#### EXCERPTED PASSAGE:

◆ ◆ ◆ ◆ ◆

Integrating a parenting intervention with routine care to improve early developmental Outcomes in children with sickle cell disease
Grantee: University of the West Indies, Jamaica (Implementation: Jamaica)
Sickle cell disease (SCD) is a serious disorder in which the body makes abnormally-shaped red blood cells that tend to block blood flow in the limbs and organs. Most children with SCD are born in the developing world and many of them also cope with anaemia, care constrained by resources and parents suffering from the stress of caring for a child with a serious chronic disease. These are all significant risk factors for poor early cognitive development and, as such, neurocognitive deficits have been demonstrated in pre-school children with SCD. Early detection and preventive interventions are a must, since lagging educational achievement impacts on employment outcomes and the ability of people to become productive members of society.
This project assesses the efficacy of using an evidence-based early stimulation program, combined with components to help parents cope with stress, delivered during six routine monthly clinic visits to parents of children with sickle cell disease. It is hoped that this innovation will improve parental psychological outcomes, as well as child developmental outcomes.
Engaging private clinics to promote optimal early development of young children in Pakistan
Grantee: Association for Social Development, Pakistan (Implementation: Pakistan)

◆ ◆ ◆ ◆ ◆

#### TASK REQUIREMENTS:
1/ Quote the grant descriptions verbatim, beginning at the words "Sickle cell disease (SCD)" and stopping after "members of society.".
2/ According to the grant descriptions, during how many routine monthly clinic visits is the Jamaica project's early stimulation program delivered?
The material that follows comes from a separate, unrelated source.

[Dataset records]
◆ ◆ ◆ ◆ ◆

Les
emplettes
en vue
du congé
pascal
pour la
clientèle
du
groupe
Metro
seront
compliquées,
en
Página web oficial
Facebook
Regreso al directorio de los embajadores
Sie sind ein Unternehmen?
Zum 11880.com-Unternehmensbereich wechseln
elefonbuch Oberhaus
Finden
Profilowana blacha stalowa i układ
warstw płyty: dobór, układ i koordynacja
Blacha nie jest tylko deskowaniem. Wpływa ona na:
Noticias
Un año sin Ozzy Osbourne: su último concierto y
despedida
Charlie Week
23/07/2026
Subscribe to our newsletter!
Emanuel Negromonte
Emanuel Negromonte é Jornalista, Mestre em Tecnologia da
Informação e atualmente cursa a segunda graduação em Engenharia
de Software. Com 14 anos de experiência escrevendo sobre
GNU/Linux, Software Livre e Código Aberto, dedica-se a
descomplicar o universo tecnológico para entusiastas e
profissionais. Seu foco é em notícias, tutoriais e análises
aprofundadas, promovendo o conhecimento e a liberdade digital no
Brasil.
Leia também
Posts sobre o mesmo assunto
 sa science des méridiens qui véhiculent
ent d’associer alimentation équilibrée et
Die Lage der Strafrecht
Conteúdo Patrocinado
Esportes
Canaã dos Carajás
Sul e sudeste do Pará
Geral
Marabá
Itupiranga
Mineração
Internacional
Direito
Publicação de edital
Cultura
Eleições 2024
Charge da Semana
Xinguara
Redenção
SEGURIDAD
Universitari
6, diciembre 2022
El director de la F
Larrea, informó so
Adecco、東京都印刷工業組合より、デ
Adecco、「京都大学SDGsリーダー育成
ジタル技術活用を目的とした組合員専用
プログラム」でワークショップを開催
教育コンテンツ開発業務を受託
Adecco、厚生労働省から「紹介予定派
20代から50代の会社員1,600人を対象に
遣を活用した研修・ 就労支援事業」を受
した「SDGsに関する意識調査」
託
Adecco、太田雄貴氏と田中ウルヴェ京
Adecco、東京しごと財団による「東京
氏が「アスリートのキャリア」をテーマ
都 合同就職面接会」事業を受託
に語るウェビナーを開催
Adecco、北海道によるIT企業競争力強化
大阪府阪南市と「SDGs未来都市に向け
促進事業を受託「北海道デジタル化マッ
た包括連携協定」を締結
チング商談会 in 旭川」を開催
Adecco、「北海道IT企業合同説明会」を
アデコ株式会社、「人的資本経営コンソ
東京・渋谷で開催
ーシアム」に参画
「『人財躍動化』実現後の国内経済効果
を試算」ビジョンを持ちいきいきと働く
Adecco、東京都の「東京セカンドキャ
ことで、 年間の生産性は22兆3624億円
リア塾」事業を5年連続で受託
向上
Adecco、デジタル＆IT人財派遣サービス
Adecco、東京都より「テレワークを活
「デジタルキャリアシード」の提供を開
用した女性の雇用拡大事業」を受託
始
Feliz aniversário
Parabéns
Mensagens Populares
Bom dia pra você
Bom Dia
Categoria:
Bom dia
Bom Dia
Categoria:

◆ ◆ ◆ ◆ ◆

#### PER-TASK OUTPUTS:
1/
Sickle cell disease (SCD) is a serious disorder in which the body makes abnormally-shaped red blood cells that tend to block blood flow in the limbs and organs. Most children with SCD are born in the developing world and many of them also cope with anaemia, care constrained by resources and parents suffering from the stress of caring for a child with a serious chronic disease. These are all significant risk factors for poor early cognitive development and, as such, neurocognitive deficits have been demonstrated in pre-school children with SCD. Early detection and preventive interventions are a must, since lagging educational achievement impacts on employment outcomes and the ability of people to become productive members of society.

2/ Six routine monthly clinic visits.